I used to watch this show on Free Speech TV called Shocking and Awful, about the war in Iraq. It was hard to watch. But it's disgusting to realize that that stuff isn't shown on the nightly news. I think it really should be. We are part of a country that is causing lots of violence, torture, sexual abuses (in Abu Graib and other such places as well I'm sure), the destruction of cultures, the usurping of other countries' democratic processes, contributing to global climate change and "free" trade agreements that hurt so many people in other countries, and a whole lot more, and I think it's criminal that most of our news is about some local highway pile up, and Brad and Angelina's babies. If you step outside and think about it, it's seriously like living in a circus, some surreal, absurd circus, except it's not fun (I always hated circuses anyway) and it's really happening. I just think it's so beyond irresponsible that, as a country, we're so divorced from what we're doing in the world, when we should be intimately aware and acquainted.

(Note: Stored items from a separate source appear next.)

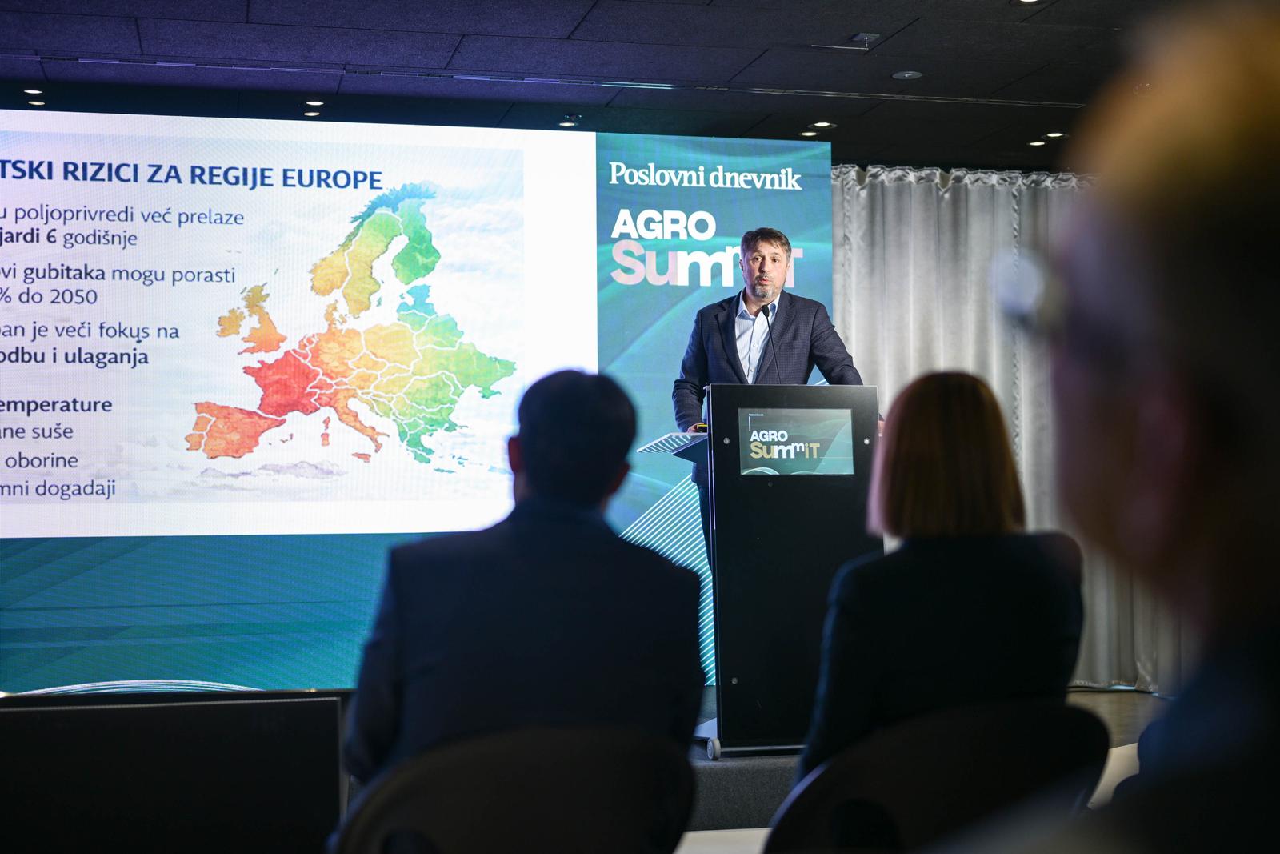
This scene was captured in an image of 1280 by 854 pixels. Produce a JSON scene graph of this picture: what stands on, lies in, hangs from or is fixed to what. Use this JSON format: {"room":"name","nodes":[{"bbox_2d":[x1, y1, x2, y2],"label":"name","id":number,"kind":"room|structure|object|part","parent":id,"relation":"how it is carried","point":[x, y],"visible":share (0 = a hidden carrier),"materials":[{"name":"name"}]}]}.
{"room":"event hall","nodes":[
{"label":"event hall","id":0,"kind":"room"},
{"bbox_2d":[0,0,1223,174],"label":"ceiling","id":1,"kind":"structure","parent":0,"point":[1066,14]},
{"bbox_2d":[22,87,46,96],"label":"ceiling light","id":2,"kind":"object","parent":1,"relation":"in","point":[31,90],"visible":0.98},
{"bbox_2d":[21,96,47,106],"label":"ceiling light","id":3,"kind":"object","parent":1,"relation":"in","point":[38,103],"visible":0.98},
{"bbox_2d":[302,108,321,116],"label":"ceiling light","id":4,"kind":"object","parent":1,"relation":"in","point":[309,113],"visible":0.98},
{"bbox_2d":[303,99,325,107],"label":"ceiling light","id":5,"kind":"object","parent":1,"relation":"in","point":[314,103],"visible":0.98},
{"bbox_2d":[2,116,839,688],"label":"projection screen","id":6,"kind":"object","parent":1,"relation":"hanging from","point":[692,299],"visible":0.8,"materials":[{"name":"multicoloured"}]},
{"bbox_2d":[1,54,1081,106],"label":"ceiling track","id":7,"kind":"object","parent":1,"relation":"attached to","point":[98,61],"visible":0.97,"materials":[{"name":"metal"}]},
{"bbox_2d":[556,119,577,127],"label":"ceiling light","id":8,"kind":"object","parent":1,"relation":"in","point":[567,122],"visible":0.96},
{"bbox_2d":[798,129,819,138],"label":"ceiling light","id":9,"kind":"object","parent":1,"relation":"in","point":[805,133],"visible":0.87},
{"bbox_2d":[808,120,835,130],"label":"ceiling light","id":10,"kind":"object","parent":1,"relation":"in","point":[825,126],"visible":0.98,"materials":[{"name":"white"}]},
{"bbox_2d":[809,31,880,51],"label":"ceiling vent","id":11,"kind":"object","parent":1,"relation":"attached to","point":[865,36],"visible":0.98,"materials":[{"name":"metal"}]},
{"bbox_2d":[892,69,922,79],"label":"ceiling light","id":12,"kind":"object","parent":1,"relation":"in","point":[913,75],"visible":0.97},
{"bbox_2d":[829,165,1173,680],"label":"curtain","id":13,"kind":"object","parent":1,"relation":"hanging from","point":[898,195],"visible":0.24,"materials":[{"name":"grey fabric"}]},
{"bbox_2d":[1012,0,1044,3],"label":"ceiling light","id":14,"kind":"object","parent":1,"relation":"in","point":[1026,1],"visible":0.97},
{"bbox_2d":[1028,139,1047,147],"label":"ceiling light","id":15,"kind":"object","parent":1,"relation":"in","point":[1040,142],"visible":0.97,"materials":[{"name":"white"}]},
{"bbox_2d":[1043,131,1066,139],"label":"ceiling light","id":16,"kind":"object","parent":1,"relation":"in","point":[1053,135],"visible":0.97,"materials":[{"name":"white"}]},
{"bbox_2d":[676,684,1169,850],"label":"floor","id":17,"kind":"structure","parent":0,"point":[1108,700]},
{"bbox_2d":[0,688,351,853],"label":"black panel","id":18,"kind":"object","parent":17,"relation":"on","point":[86,710],"visible":0.98,"materials":[{"name":"black"}]},
{"bbox_2d":[328,723,698,853],"label":"chair","id":19,"kind":"object","parent":17,"relation":"on","point":[487,805],"visible":0.98,"materials":[{"name":"black"}]},
{"bbox_2d":[338,368,705,802],"label":"man","id":20,"kind":"object","parent":19,"relation":"on","point":[592,422],"visible":0.87},
{"bbox_2d":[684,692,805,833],"label":"stage","id":21,"kind":"object","parent":17,"relation":"on","point":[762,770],"visible":0.1,"materials":[{"name":"carpet"}]},
{"bbox_2d":[654,385,879,757],"label":"lectern","id":22,"kind":"object","parent":21,"relation":"on","point":[775,404],"visible":0.82,"materials":[{"name":"black"}]},
{"bbox_2d":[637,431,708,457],"label":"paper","id":23,"kind":"object","parent":22,"relation":"attached to","point":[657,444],"visible":0.72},
{"label":"caster wheel","id":24,"kind":"part","parent":22,"relation":"part of","materials":[{"name":"silver metal"}]},
{"label":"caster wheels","id":25,"kind":"part","parent":22,"relation":"part of","materials":[{"name":"silver metal"}]},
{"bbox_2d":[761,304,782,383],"label":"microphone","id":26,"kind":"object","parent":22,"relation":"attached to","point":[767,319],"visible":0.78,"materials":[{"name":"black metal"}]},
{"bbox_2d":[738,406,855,475],"label":"podium sign","id":27,"kind":"object","parent":22,"relation":"attached to","point":[767,456],"visible":0.99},
{"bbox_2d":[674,224,867,563],"label":"man","id":28,"kind":"object","parent":21,"relation":"on","point":[775,274],"visible":0.46},
{"bbox_2d":[764,699,1111,853],"label":"chair","id":29,"kind":"object","parent":17,"relation":"on","point":[968,787],"visible":0.82,"materials":[{"name":"black"}]},
{"bbox_2d":[800,371,1086,788],"label":"woman","id":30,"kind":"object","parent":29,"relation":"on","point":[950,449],"visible":0.69},
{"bbox_2d":[1002,1,1279,853],"label":"person","id":31,"kind":"object","parent":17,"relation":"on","point":[1214,735],"visible":0.99}
]}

It just seems like what ends up getting censored is what is real and raw and pure, and that, I feel, is it's own sort of blasphemy.
Okay, rant over.
On another, very related note, I've been on and off reading Post Secret for years and I finally know what I would write if I ever made one. But I'm not going to say it because it would inflame a lot of hatred.
While you are looking at censorship issues, don't miss the Pelham Public Library web log. Fahrenheit 451: Freedom to Read (http://www.pelhamlibrary.on.ca) covers issues pertaining to banning and censorship. It includes lists of challenged books and resources on Bradbury's Fahrenheit 451.
"Currently Listening:
Heartfist" - Chris Cornell - one of my favorite Cornell b-sides. Gotta love a song that starts out, "Love me to death cuz I need the sleep/I've been wired awake..." Love it.

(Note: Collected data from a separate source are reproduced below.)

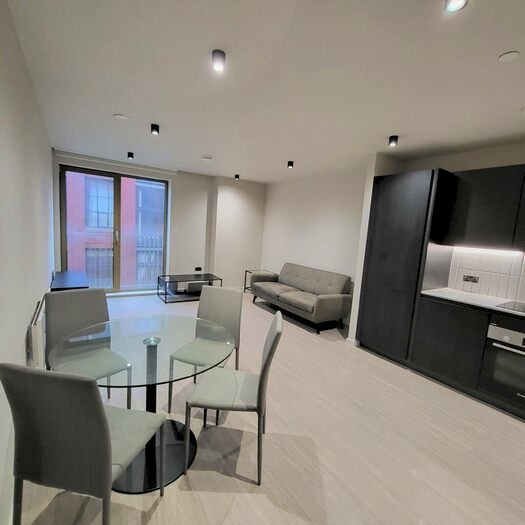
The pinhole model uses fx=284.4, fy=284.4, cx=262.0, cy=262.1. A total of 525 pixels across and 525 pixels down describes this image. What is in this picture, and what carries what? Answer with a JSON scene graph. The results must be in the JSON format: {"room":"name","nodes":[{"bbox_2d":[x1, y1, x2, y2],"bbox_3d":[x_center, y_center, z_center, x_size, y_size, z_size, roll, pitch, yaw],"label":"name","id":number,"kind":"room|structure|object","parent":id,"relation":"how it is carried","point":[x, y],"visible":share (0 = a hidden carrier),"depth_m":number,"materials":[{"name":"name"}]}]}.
{"room":"living room","nodes":[
{"label":"living room","id":0,"kind":"room"},
{"bbox_2d":[0,0,54,524],"bbox_3d":[-1.534,-0.099,1.658,0.183,2.512,7.631,-1,9,-34],"label":"left wall","id":1,"kind":"structure","parent":0,"point":[44,279],"depth_m":1.65,"materials":[{"name":"white paint"}]},
{"bbox_2d":[27,297,46,366],"bbox_3d":[-1.840,0.543,2.373,0.068,0.406,0.975,-1,9,-34],"label":"radiator","id":2,"kind":"object","parent":1,"relation":"attached to","point":[38,332],"visible":0.7,"depth_m":2.04,"materials":[{"name":"white metal"}]},
{"bbox_2d":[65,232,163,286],"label":"balcony railing","id":3,"kind":"object","parent":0,"point":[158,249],"visible":0.35,"depth_m":6.05,"materials":[{"name":"metal"}]},
{"bbox_2d":[53,147,265,294],"bbox_3d":[-1.735,-0.624,5.900,4.091,2.507,0.320,-1,9,-34],"label":"back wall","id":4,"kind":"structure","parent":0,"point":[176,262],"depth_m":6.11,"materials":[{"name":"white paint"}]},
{"bbox_2d":[59,164,167,293],"bbox_3d":[-2.712,-0.542,5.395,1.763,2.323,0.143,-1,9,-34],"label":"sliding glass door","id":5,"kind":"structure","parent":4,"relation":"in","point":[115,179],"depth_m":5.34,"materials":[{"name":"glass"}]},
{"bbox_2d":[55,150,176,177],"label":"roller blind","id":6,"kind":"object","parent":4,"relation":"attached to","point":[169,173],"visible":0.98,"depth_m":4.98,"materials":[{"name":"white plastic"}]},
{"bbox_2d":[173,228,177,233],"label":"light switch","id":7,"kind":"object","parent":4,"relation":"attached to","point":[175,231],"visible":0.98,"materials":[{"name":"white plastic"}]},
{"bbox_2d":[194,266,201,271],"bbox_3d":[-1.382,0.144,6.128,0.146,0.098,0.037,-1,9,-34],"label":"wall socket","id":8,"kind":"object","parent":4,"relation":"attached to","point":[198,268],"visible":0.99,"depth_m":6.12,"materials":[{"name":"black"}]},
{"bbox_2d":[5,0,524,180],"bbox_3d":[0.530,-1.356,2.540,4.309,0.111,8.107,-1,9,-34],"label":"ceiling","id":9,"kind":"structure","parent":0,"point":[153,113],"depth_m":1.96,"materials":[{"name":"white paint"}]},
{"bbox_2d":[113,113,129,120],"bbox_3d":[-1.441,-1.486,2.919,0.156,0.017,0.155,-1,9,-34],"label":"ceiling vent","id":10,"kind":"object","parent":9,"relation":"attached to","point":[119,116],"visible":0.99,"depth_m":2.90,"materials":[{"name":"white"}]},
{"bbox_2d":[127,151,133,159],"bbox_3d":[-2.036,-1.653,4.386,0.084,0.103,0.089,-1,9,-34],"label":"ceiling light","id":11,"kind":"object","parent":9,"relation":"attached to","point":[131,155],"visible":0.99,"depth_m":4.36,"materials":[{"name":"black metal"}]},
{"bbox_2d":[150,123,159,134],"bbox_3d":[-1.168,-1.446,3.089,0.085,0.098,0.085,-1,9,-34],"label":"ceiling light","id":12,"kind":"object","parent":9,"relation":"attached to","point":[155,127],"visible":0.99,"depth_m":3.07,"materials":[{"name":"black metal"}]},
{"bbox_2d":[201,154,212,160],"bbox_3d":[-0.848,-1.603,4.361,0.168,0.043,0.169,-1,9,-34],"label":"smoke detector","id":13,"kind":"object","parent":9,"relation":"attached to","point":[206,158],"visible":0.99,"depth_m":4.31,"materials":[{"name":"white"}]},
{"bbox_2d":[211,49,225,71],"bbox_3d":[-0.266,-1.216,1.720,0.080,0.089,0.081,-1,9,-34],"label":"ceiling light","id":14,"kind":"object","parent":9,"relation":"attached to","point":[220,57],"visible":1,"depth_m":1.70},
{"bbox_2d":[234,173,239,179],"bbox_3d":[-0.499,-1.679,5.566,0.093,0.104,0.093,-1,9,-34],"label":"ceiling spotlight","id":15,"kind":"object","parent":9,"relation":"attached to","point":[236,177],"visible":0.99,"depth_m":5.55,"materials":[{"name":"black metal"}]},
{"bbox_2d":[287,160,293,168],"bbox_3d":[0.421,-1.466,4.253,0.092,0.100,0.092,-1,9,-34],"label":"ceiling spotlight","id":16,"kind":"object","parent":9,"relation":"attached to","point":[290,163],"visible":0.99,"depth_m":4.23,"materials":[{"name":"black metal"}]},
{"bbox_2d":[388,134,398,146],"bbox_3d":[1.330,-1.236,2.894,0.085,0.097,0.085,-1,9,-34],"label":"ceiling light","id":17,"kind":"object","parent":9,"relation":"attached to","point":[394,140],"visible":0.99,"depth_m":2.87,"materials":[{"name":"black metal"}]},
{"bbox_2d":[444,0,468,11],"bbox_3d":[0.802,-1.096,1.173,0.087,0.070,0.087,-1,9,-34],"label":"ceiling light","id":18,"kind":"object","parent":9,"relation":"attached to","point":[458,0],"visible":0.99,"depth_m":1.19,"materials":[{"name":"white"}]},
{"bbox_2d":[498,50,519,61],"bbox_3d":[1.346,-1.124,1.555,0.089,0.010,0.090,-1,9,-34],"label":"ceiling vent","id":19,"kind":"object","parent":9,"relation":"attached to","point":[509,55],"visible":0.98,"depth_m":1.55,"materials":[{"name":"white"}]},
{"bbox_2d":[15,290,524,524],"bbox_3d":[0.206,1.190,2.920,4.340,0.106,8.492,-1,9,-34],"label":"floor","id":20,"kind":"structure","parent":0,"point":[235,506],"depth_m":1.95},
{"bbox_2d":[51,271,88,290],"bbox_3d":[-2.721,0.514,4.029,0.396,0.586,1.183,-1,9,-34],"label":"cabinet","id":21,"kind":"object","parent":20,"relation":"on","point":[75,281],"visible":0.45,"depth_m":3.83,"materials":[{"name":"wood"}]},
{"bbox_2d":[0,364,165,524],"bbox_3d":[-0.751,0.812,1.277,0.438,0.927,0.509,5,7,8],"label":"dining chair","id":22,"kind":"object","parent":20,"relation":"on","point":[103,425],"visible":1,"depth_m":1.06,"materials":[{"name":"grey fabric"}]},
{"bbox_2d":[43,287,132,405],"bbox_3d":[-1.257,0.689,2.032,0.529,0.922,0.451,10,10,40],"label":"dining chair","id":23,"kind":"object","parent":20,"relation":"on","point":[54,322],"visible":0.72,"depth_m":2.05,"materials":[{"name":"grey fabric"}]},
{"bbox_2d":[46,313,235,493],"bbox_3d":[-0.720,0.847,1.803,1.005,0.736,1.008,-1,9,-34],"label":"glass dining table","id":24,"kind":"object","parent":20,"relation":"on","point":[153,352],"visible":0.82,"depth_m":1.69,"materials":[{"name":"clear glass"}]},
{"bbox_2d":[157,273,221,302],"bbox_3d":[-1.430,0.490,5.586,1.088,0.425,0.583,-1,9,-34],"label":"coffee table","id":25,"kind":"object","parent":20,"relation":"on","point":[165,290],"visible":0.89,"depth_m":5.48,"materials":[{"name":"black"}]},
{"bbox_2d":[167,285,242,411],"bbox_3d":[-0.455,0.712,2.354,0.450,0.926,0.531,6,8,15],"label":"dining chair","id":26,"kind":"object","parent":20,"relation":"on","point":[229,313],"visible":0.78,"depth_m":2.43,"materials":[{"name":"grey fabric"}]},
{"bbox_2d":[181,310,282,483],"bbox_3d":[-0.177,0.791,1.826,0.523,0.932,0.449,4,7,3],"label":"dining chair","id":27,"kind":"object","parent":20,"relation":"on","point":[259,388],"visible":0.99,"depth_m":1.69,"materials":[{"name":"grey fabric"}]},
{"bbox_2d":[244,269,273,293],"bbox_3d":[-0.072,0.451,6.320,0.504,0.493,0.457,-1,9,-34],"label":"side table","id":28,"kind":"object","parent":20,"relation":"on","point":[245,276],"visible":0.4,"depth_m":6.31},
{"bbox_2d":[251,262,352,332],"bbox_3d":[0.617,0.502,5.026,0.825,0.806,1.905,-1,9,-34],"label":"sofa","id":29,"kind":"object","parent":20,"relation":"on","point":[281,295],"visible":1,"depth_m":4.65,"materials":[{"name":"grey fabric"}]},
{"bbox_2d":[355,166,455,364],"bbox_3d":[1.761,0.066,3.508,0.609,2.212,0.734,-1,9,-34],"label":"tall cabinet","id":30,"kind":"object","parent":20,"relation":"on","point":[409,202],"visible":0.83,"depth_m":3.26,"materials":[{"name":"wood"}]},
{"bbox_2d":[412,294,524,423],"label":"base cabinet","id":31,"kind":"object","parent":20,"relation":"on","point":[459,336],"visible":0.73,"depth_m":2.73,"materials":[{"name":"wood"}]},
{"bbox_2d":[420,287,524,327],"bbox_3d":[2.693,0.527,2.166,0.700,0.035,2.721,-1,9,-34],"label":"countertop","id":32,"kind":"structure","parent":31,"relation":"on","point":[456,291],"depth_m":2.83,"materials":[{"name":"white stone"}]},
{"bbox_2d":[496,300,524,314],"bbox_3d":[2.478,0.433,2.400,0.475,0.009,0.673,-1,9,-34],"label":"cooktop","id":33,"kind":"object","parent":32,"relation":"in","point":[524,308],"visible":0.99,"depth_m":2.57,"materials":[{"name":"black glass"}]},
{"bbox_2d":[479,316,524,410],"bbox_3d":[2.405,0.873,2.443,0.593,0.724,0.686,-1,9,-34],"label":"oven","id":34,"kind":"object","parent":31,"relation":"in","point":[491,327],"visible":0.93,"depth_m":2.46,"materials":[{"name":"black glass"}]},
{"bbox_2d":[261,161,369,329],"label":"right wall","id":35,"kind":"structure","parent":0,"point":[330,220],"depth_m":5.19,"materials":[{"name":"white paint"}]},
{"bbox_2d":[397,140,524,303],"bbox_3d":[2.939,0.140,2.412,0.171,2.503,3.851,-1,9,-34],"label":"kitchen wall","id":36,"kind":"structure","parent":0,"point":[519,160],"depth_m":3.09,"materials":[{"name":"paint"}]},
{"bbox_2d":[345,337,359,346],"bbox_3d":[1.239,1.059,3.842,0.189,0.089,0.158,-1,9,-34],"label":"baseboard","id":37,"kind":"structure","parent":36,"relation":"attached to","point":[348,340],"depth_m":3.76,"materials":[{"name":"white paint"}]},
{"bbox_2d":[438,163,524,251],"bbox_3d":[2.456,-0.496,2.701,0.351,0.784,1.111,-1,9,-34],"label":"upper cabinet","id":38,"kind":"object","parent":36,"relation":"attached to","point":[488,220],"visible":0.99,"depth_m":2.77,"materials":[{"name":"black wood"}]},
{"bbox_2d":[453,246,522,255],"bbox_3d":[2.362,-0.110,2.848,0.027,0.016,0.866,-1,9,-34],"label":"under-cabinet light","id":39,"kind":"object","parent":38,"relation":"attached to","point":[493,252],"visible":0.94,"depth_m":2.91,"materials":[{"name":"white"}]},
{"bbox_2d":[446,246,524,307],"bbox_3d":[2.965,0.227,2.268,0.010,0.531,2.636,-1,9,-34],"label":"tile backsplash","id":40,"kind":"structure","parent":36,"relation":"attached to","point":[489,294],"depth_m":3.05,"materials":[{"name":"white tile"}]},
{"bbox_2d":[462,274,478,282],"bbox_3d":[2.307,0.182,3.158,0.011,0.078,0.134,-1,9,-34],"label":"wall socket","id":41,"kind":"object","parent":40,"relation":"attached to","point":[469,277],"visible":0.98,"depth_m":3.15,"materials":[{"name":"metal"}]},
{"label":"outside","id":42,"kind":"structure","parent":0,"visible":0},
{"bbox_2d":[63,172,164,288],"label":"building","id":43,"kind":"structure","parent":42,"point":[139,259],"materials":[{"name":"brick"}]}
]}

I'm overcome now with nostalgia for the days when killer lyrics just poured out of Cornell's brain like blood from a vein. Thanks for reminding me.
Hey, cool, thanks for the blog heads up, that sounds awesome!

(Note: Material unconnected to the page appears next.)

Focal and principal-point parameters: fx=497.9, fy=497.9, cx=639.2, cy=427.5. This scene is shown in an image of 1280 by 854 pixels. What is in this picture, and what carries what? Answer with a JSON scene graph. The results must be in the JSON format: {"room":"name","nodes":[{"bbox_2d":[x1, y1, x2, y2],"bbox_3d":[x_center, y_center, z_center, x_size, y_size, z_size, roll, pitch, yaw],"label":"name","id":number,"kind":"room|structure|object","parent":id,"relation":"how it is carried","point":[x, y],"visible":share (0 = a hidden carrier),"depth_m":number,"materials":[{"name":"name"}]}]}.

Oh Kali, Kali, Kali...don't we all???
It's weird, I feel like I have to explain myself if I ever tell anyone I was a CC fan, which is sad. I still can't really get over it. I mean how does someone go from writing some of the most gorgeous and meaningful lyrics for years and years and then start writing such shallow, boring crap?
There are only two audioslave songs I ever listen to if they come up on my iTunes, one from the first album and one from the last. Sometimes hearing the earlier stuff just makes me sad for the loss of his particular genius he once possessed.
I teach at the school that banned this book. I don't know the specific paragraphs because I myself have not read the novel yet(I just purchased it so I may do so). I know that the paragraphs in question dealt with sexual content between the 2 lovers. It saddens me that 4 paragraphs of a sexual nature overshadow the beneficial thematic content of the rest of the novel. It took awhile because the teacher who was teaching it fought it all the way to the end and it went so far as for a committee to review it for appropriateness. But finally about 2 months ago, the book was officially banned in our district. I think this characterizes everything that is wrong with society.